I understand that it is possible to use the vdpau hardware acceleration of the video card with flashvideos, but how can this be achieved in FreeBSD? I assume that vdpau which is automatically enabled with some  ATI cards would work as well?


----------



## protocelt (May 22, 2015)

Unfortunately you can not use vdpau with flash videos under FreeBSD. IIRC, hardware acceleration was removed by Adobe at some point from the Linux flash plugin and so by extension FreeBSD as well(FreeBSD uses a Linux compatibility layer to run the Linux flash plugin as there is no native flash plugin for FreeBSD)


----------



## cabriofahrer (May 24, 2015)

Well, that is not good news. Why would they do that? And what about if you use html5 instead of flash? Would it be possible to use vdpau with that?


----------



## protocelt (May 25, 2015)

cabriofahrer said:


> Well, that is not good news. Why would they do that?


From what I gather, Adobe didn't believe the Linux graphics drivers were stable/reliable enough to continue support for it.



cabriofahrer said:


> And what about if you use html5 instead of flash? Would it be possible to use vdpau with that?

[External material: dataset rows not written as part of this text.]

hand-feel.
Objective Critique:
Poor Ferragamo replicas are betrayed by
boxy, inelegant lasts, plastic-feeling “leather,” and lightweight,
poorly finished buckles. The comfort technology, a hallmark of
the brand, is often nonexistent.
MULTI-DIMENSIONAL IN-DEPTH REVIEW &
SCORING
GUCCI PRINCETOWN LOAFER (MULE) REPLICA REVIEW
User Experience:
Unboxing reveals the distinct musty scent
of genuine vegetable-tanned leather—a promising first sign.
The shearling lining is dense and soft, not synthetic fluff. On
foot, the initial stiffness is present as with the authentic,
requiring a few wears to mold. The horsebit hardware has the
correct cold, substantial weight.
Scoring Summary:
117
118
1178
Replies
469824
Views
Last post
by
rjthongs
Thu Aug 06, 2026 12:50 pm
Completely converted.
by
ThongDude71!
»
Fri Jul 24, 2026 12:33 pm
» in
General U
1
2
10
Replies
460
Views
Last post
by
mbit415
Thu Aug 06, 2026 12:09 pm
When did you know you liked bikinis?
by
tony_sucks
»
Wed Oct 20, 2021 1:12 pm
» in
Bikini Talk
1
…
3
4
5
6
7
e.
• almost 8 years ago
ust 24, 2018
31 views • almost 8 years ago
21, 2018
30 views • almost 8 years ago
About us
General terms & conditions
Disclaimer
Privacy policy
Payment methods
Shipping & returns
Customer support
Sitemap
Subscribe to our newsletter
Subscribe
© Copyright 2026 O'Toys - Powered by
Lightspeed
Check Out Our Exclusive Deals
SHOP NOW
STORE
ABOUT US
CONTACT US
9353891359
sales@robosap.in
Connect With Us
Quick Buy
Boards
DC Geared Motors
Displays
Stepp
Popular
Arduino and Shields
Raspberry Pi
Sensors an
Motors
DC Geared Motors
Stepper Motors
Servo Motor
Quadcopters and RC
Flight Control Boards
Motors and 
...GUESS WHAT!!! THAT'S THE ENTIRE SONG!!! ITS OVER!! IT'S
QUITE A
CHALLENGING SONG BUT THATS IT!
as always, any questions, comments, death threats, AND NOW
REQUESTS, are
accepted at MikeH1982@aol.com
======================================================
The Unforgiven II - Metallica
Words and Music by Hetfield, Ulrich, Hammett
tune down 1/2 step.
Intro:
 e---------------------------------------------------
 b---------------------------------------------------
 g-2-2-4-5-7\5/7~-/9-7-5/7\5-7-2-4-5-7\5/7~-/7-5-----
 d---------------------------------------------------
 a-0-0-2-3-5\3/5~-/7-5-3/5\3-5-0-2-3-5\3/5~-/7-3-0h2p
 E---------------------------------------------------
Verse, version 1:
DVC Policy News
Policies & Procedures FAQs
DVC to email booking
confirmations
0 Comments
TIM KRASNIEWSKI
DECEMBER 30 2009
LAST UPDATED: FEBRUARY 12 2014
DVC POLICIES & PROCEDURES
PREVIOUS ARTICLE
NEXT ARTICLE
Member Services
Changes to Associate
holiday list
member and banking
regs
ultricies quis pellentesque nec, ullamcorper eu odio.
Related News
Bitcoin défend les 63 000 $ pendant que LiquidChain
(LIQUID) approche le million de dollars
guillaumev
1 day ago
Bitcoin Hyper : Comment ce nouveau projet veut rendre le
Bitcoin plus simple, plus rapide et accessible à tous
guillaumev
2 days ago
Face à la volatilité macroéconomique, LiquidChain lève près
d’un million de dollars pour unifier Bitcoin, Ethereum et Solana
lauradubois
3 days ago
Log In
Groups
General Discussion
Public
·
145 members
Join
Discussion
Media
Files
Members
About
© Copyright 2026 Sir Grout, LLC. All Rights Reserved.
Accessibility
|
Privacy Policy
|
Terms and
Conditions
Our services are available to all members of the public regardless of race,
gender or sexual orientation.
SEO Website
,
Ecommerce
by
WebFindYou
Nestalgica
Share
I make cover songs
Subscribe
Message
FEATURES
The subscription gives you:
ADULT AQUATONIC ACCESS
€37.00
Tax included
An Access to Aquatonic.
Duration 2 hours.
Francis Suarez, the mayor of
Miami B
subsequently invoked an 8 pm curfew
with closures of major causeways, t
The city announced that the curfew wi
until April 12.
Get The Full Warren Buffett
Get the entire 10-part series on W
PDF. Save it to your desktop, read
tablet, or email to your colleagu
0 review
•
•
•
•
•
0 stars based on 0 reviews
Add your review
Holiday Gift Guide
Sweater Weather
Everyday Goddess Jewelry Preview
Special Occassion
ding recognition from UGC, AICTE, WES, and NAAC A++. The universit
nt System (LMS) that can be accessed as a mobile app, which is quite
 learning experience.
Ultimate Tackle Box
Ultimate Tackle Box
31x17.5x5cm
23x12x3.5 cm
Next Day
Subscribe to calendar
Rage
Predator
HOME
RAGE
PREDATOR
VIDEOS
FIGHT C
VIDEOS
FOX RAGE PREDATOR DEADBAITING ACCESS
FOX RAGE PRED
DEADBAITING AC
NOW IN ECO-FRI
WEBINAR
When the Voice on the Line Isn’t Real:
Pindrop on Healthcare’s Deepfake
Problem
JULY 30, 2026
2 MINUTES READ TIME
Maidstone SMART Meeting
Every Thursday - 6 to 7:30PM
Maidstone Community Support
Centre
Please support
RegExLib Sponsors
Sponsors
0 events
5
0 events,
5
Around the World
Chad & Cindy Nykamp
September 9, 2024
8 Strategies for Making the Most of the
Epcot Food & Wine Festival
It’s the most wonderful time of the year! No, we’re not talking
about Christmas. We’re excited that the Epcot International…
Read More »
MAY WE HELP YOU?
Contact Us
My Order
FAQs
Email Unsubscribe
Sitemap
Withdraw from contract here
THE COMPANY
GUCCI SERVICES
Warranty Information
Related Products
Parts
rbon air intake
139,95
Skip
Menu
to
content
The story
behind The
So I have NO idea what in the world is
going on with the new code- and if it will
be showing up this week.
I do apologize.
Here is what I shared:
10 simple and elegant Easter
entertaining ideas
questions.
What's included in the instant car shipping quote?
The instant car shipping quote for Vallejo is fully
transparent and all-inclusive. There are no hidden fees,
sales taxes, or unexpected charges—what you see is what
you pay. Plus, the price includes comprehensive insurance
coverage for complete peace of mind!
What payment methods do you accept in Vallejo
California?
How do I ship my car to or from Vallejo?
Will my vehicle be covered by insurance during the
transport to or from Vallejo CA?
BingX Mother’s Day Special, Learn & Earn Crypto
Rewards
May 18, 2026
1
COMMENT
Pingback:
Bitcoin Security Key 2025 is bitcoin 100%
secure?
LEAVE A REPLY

I'm not really sure, but I don't think so at this time. Full hardware acceleration is possible for www/chromium and www/firefox if using the right graphics hardware(Nvidia) by forcing it on though available flags and I use it without problems, however though Chromium says video acceleration is enabled, it doesn't actually seem to be the case. Firefox seems to be the same. I haven't looked further to be honest as I haven't had any problems with playing videos with either www/firefox or www/chromium.


----------



## cabriofahrer (May 27, 2015)

I use SeaMonkey, which is practically the same as Firefox. The processor usage while playing YouTube videos or internet radio, e.g. Big R Radio 80's Metal FM is constantly 100% on a 32-bit 1,6 GHz processor. But thanks to your answer I have just tried Chromium with an amazing result: Without any configuration on the browser, the processor usage suddenly ranges from 11 to 35% while listening to Big R Radio, similar while watching videos on YouTube, so great thing! I guess this is due to vdpau/HW acceleration involved? In my case ATI, not NVIDIA.

Which brings me to the next question: When using Spotify with wine, the processor usage is also constantly 100%. So is there a way of configuring the "Windows Flash player" inside WINE to use vdpau, too?


----------